Marne (/mɑːrn/) is an unincorporated community in Wright Township of Ottawa County in the U.S. state of Michigan.

== Geography ==
Marne is 2.19 sqmi large and it is 12 mi northwest of downtown Grand Rapids.

The Marne ZIP code 49435 serves areas in southern and eastern Wright Township, as well as areas of central Tallmadge Township to the south and small areas of Alpine Township to the east in Kent County.

Marne is located at off exit 23 on Interstate 96, 12 miles northwest of Grand Rapids.
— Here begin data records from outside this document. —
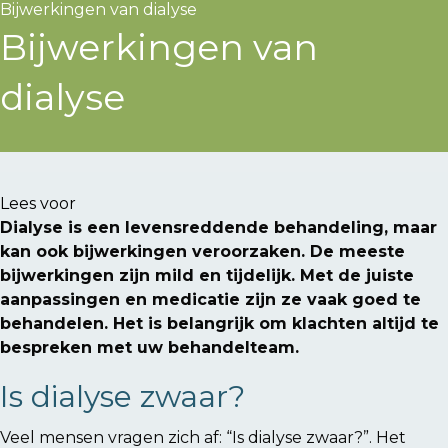
Bijwerkingen van dialyse
Bijwerkingen van
dialyse
Lees voor
Dialyse is een levensreddende behandeling, maar
kan ook bijwerkingen veroorzaken. De meeste
bijwerkingen zijn mild en tijdelijk. Met de juiste
aanpassingen en medicatie zijn ze vaak goed te
behandelen. Het is belangrijk om klachten altijd te
bespreken met uw behandelteam.
Is dialyse zwaar?
Veel mensen vragen zich af: “Is dialyse zwaar?”. Het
Township offices are located in the community.

== History ==
Marne was originally called Berlin due to the many German settlers in the area. It received a post office in 1852 and was platted in 1857. Due to anti-German sentiments during World War I, the name was changed in 1919 to Marne, to honor those soldiers who fought in the Second Battle of the Marne. However, the name Berlin continues to manifest in many ways, including Berlin Baptist Church, the Berlin Fairgrounds, Berlin Fair Drive and the Berlin Raceway, where Carson Hocevar raced.

Marne (at the time Berlin) also served as a stop on the historic Grand Rapids, Grand Haven & Muskegon interurban railroad. The depot still remains to this day, although it serves as a restaurant now.

Ed Cole, an automotive executive for General Motors, was born in Marne, where his father was a dairy farmer.

Marne serves as a trailhead for the Musketawa Trail.

== Demographics ==
According to the 2011 US Census Bureau, the total population was 3,177. The median age was 42.8 and the percentage of high school graduates and higher was 91%. The median house value in 2011 was $177,300 while the median household income was $64,245. 6.8% of the population was below the poverty line in 2011.

==Education==
The Kenowa Hills Public Schools serves Marne. Marne Elementary School was formerly located in Marne.